Mentre resta aperto il confronto sul futuro del demanio marittimo, tema che nelle ultime settimane ha già alimentato un acceso dibattito tra operatori del settore e Amministrazione comunale, il clima di tensione tra le due categorie a Spotorno si è arricchito ieri sera (7 luglio, ndr) di una nuova puntata.
Non vi era infatti alcun esponente dell'Associazione Bagni Marini alla cerimonia di consegna della Bandiera Blu 2026, svoltasi in piazza della Vittoria, con quella che viene definita, in una nota diramata dal direttivo, una scelta «ponderata e sofferta ma resa necessaria dalla volontà di accendere un riflettore su gravi criticità» che, secondo l'associazione, pesano sul settore a causa dell'ente comunale.
Secondo l'associazione, l'assenza rappresenta una forma di protesta nei confronti della gestione del demanio marittimo da parte del Comune, in particolare per "evidenziare una situazione di forte disparità e di oggettiva carenza gestionale nelle spiagge e aree demaniali non assegnate o prive di una conduzione attiva". Qualità, sicurezza e decoro richiesti anche dal prestigioso riconoscimento della Foundation for Environmental Education (FEE) che però, per i concessionari, sarebbero invece carenti in molti casi.

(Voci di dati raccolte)
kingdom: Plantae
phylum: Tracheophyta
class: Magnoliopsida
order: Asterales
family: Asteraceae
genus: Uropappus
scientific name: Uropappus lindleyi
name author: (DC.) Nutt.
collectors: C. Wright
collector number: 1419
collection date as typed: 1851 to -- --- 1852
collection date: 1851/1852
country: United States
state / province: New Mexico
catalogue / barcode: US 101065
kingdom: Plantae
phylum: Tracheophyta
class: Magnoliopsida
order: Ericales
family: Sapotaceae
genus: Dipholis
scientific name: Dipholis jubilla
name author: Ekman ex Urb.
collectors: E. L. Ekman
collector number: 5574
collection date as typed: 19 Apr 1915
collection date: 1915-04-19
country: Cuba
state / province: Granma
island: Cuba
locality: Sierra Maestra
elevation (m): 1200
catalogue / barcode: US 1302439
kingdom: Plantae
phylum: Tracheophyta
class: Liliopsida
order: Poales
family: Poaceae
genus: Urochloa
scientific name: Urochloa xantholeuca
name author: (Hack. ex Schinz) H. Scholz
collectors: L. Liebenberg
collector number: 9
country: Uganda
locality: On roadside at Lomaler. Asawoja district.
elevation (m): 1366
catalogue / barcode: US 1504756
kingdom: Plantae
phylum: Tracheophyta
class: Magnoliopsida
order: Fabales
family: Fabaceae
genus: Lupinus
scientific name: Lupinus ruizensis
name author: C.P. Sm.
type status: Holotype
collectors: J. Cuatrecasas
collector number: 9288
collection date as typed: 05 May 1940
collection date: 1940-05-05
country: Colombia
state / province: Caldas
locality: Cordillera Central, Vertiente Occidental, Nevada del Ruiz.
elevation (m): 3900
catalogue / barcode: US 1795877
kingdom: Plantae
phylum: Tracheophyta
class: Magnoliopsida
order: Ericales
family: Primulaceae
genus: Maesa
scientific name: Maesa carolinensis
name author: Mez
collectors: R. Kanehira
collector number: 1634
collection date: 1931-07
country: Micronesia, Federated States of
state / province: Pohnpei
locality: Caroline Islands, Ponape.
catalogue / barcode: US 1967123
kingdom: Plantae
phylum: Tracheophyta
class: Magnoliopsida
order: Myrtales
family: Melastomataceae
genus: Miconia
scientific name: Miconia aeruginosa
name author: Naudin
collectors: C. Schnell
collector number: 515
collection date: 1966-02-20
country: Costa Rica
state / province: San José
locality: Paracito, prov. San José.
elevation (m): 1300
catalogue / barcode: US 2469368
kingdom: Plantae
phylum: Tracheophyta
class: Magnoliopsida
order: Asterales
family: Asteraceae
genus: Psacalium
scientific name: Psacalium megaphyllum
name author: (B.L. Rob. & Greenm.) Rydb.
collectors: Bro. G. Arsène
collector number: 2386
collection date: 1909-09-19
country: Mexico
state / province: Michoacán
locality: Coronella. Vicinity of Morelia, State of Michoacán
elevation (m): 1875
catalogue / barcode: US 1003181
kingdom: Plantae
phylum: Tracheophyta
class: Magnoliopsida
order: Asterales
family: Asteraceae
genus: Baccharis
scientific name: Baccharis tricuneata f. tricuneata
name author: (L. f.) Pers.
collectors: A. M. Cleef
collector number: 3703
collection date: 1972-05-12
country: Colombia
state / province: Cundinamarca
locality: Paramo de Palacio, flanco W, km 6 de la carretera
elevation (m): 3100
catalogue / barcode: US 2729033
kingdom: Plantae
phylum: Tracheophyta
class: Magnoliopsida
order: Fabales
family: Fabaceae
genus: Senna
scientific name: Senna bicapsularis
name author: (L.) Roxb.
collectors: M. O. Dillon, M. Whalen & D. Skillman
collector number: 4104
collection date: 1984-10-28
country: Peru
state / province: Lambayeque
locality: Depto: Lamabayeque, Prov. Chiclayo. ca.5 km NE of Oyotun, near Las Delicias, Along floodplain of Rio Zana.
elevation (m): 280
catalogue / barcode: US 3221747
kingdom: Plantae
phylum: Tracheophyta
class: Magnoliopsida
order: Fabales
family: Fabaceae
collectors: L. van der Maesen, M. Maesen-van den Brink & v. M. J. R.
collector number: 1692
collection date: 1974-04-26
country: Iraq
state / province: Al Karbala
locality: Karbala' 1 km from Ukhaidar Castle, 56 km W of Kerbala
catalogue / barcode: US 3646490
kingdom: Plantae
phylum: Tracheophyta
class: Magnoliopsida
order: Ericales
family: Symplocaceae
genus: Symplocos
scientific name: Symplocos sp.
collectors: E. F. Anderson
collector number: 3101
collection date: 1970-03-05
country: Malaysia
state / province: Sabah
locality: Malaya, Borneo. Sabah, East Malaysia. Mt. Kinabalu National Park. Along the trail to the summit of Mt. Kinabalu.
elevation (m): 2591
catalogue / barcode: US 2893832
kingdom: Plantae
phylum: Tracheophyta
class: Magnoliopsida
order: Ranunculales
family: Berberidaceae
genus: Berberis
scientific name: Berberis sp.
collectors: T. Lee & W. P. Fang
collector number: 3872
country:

- SERIE DI ESERCIZI -
A. Trascrivi dall'articolo su Spotorno il tratto che va da "Non vi era infatti" fino a "causa dell'ente comunale.".
B. Secondo l'articolo su Spotorno, in quale piazza si è svolta la cerimonia di consegna della Bandiera Blu 2026?
Per svolgere gli esercizi l'elenco non serve.

- SOLUZIONI -
A.
Non vi era infatti alcun esponente dell'Associazione Bagni Marini alla cerimonia di consegna della Bandiera Blu 2026, svoltasi in piazza della Vittoria, con quella che viene definita, in una nota diramata dal direttivo, una scelta «ponderata e sofferta ma resa necessaria dalla volontà di accendere un riflettore su gravi criticità» che, secondo l'associazione, pesano sul settore a causa dell'ente comunale.

B. In piazza della Vittoria.